Every line of the records that contains "deseja" should be tallied, and only the resulting number returned.
THE INPUT section start
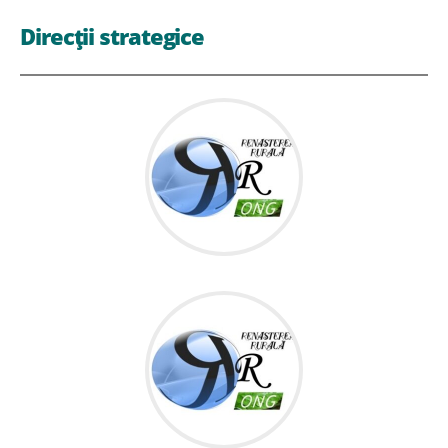
Direcții strategice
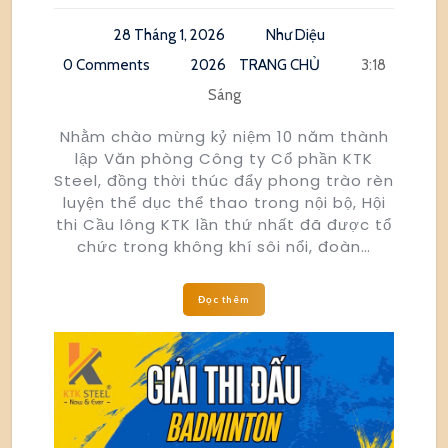
28 Tháng 1, 2026
Như Diệu
0 Comments
2026
TRANG CHỦ
3:18
Sáng
Nhằm chào mừng kỷ niệm 10 năm thành
lập Văn phòng Công ty Cổ phần KTK
Steel, đồng thời thúc đẩy phong trào rèn
luyện thể dục thể thao trong nội bộ, Hội
thi Cầu lông KTK lần thứ nhất đã được tổ
chức trong không khí sôi nổi, đoàn…
Đọc thêm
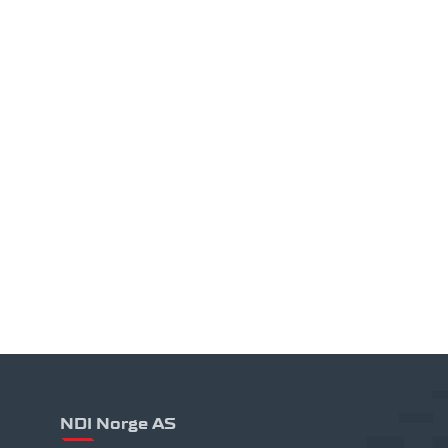
NDI Norge AS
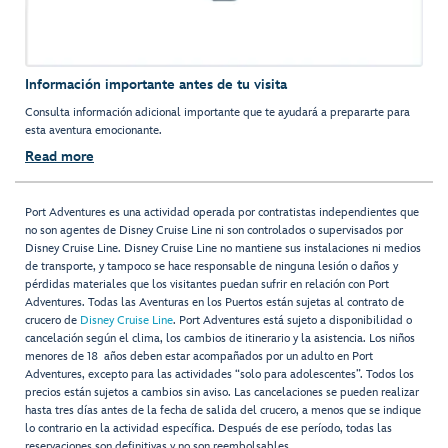
Información importante antes de tu visita
Consulta información adicional importante que te ayudará a prepararte para
esta aventura emocionante.
Read more
Port Adventures es una actividad operada por contratistas independientes que
no son agentes de Disney Cruise Line ni son controlados o supervisados por
Disney Cruise Line. Disney Cruise Line no mantiene sus instalaciones ni medios
de transporte, y tampoco se hace responsable de ninguna lesión o daños y
pérdidas materiales que los visitantes puedan sufrir en relación con Port
Adventures. Todas las Aventuras en los Puertos están sujetas al contrato de
crucero de
Disney Cruise Line
. Port Adventures está sujeto a disponibilidad o
cancelación según el clima, los cambios de itinerario y la asistencia. Los niños
menores de 18 años deben estar acompañados por un adulto en Port
Adventures, excepto para las actividades “solo para adolescentes”. Todos los
precios están sujetos a cambios sin aviso. Las cancelaciones se pueden realizar
hasta tres días antes de la fecha de salida del crucero, a menos que se indique
lo contrario en la actividad específica. Después de ese período, todas las
reservaciones son definitivas y no son reembolsables.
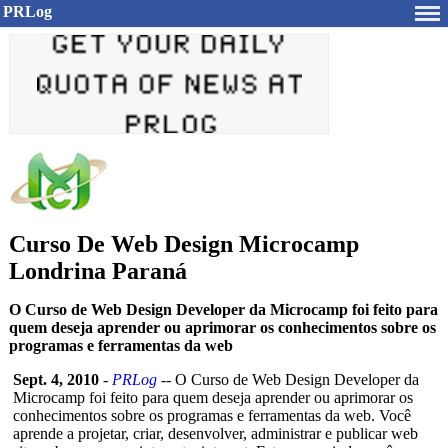
PRLog
Curso De Web Design Microcamp
Londrina Paraná
O Curso de Web Design Developer da Microcamp foi feito para
quem deseja aprender ou aprimorar os conhecimentos sobre os
programas e ferramentas da web
Sept. 4, 2010
-
PRLog
-- O Curso de Web Design Developer da
Microcamp foi feito para quem deseja aprender ou aprimorar os
conhecimentos sobre os programas e ferramentas da web. Você
aprende a projetar, criar, desenvolver, administrar e publicar web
THE INPUT section end
### EXERCISE ANSWER
2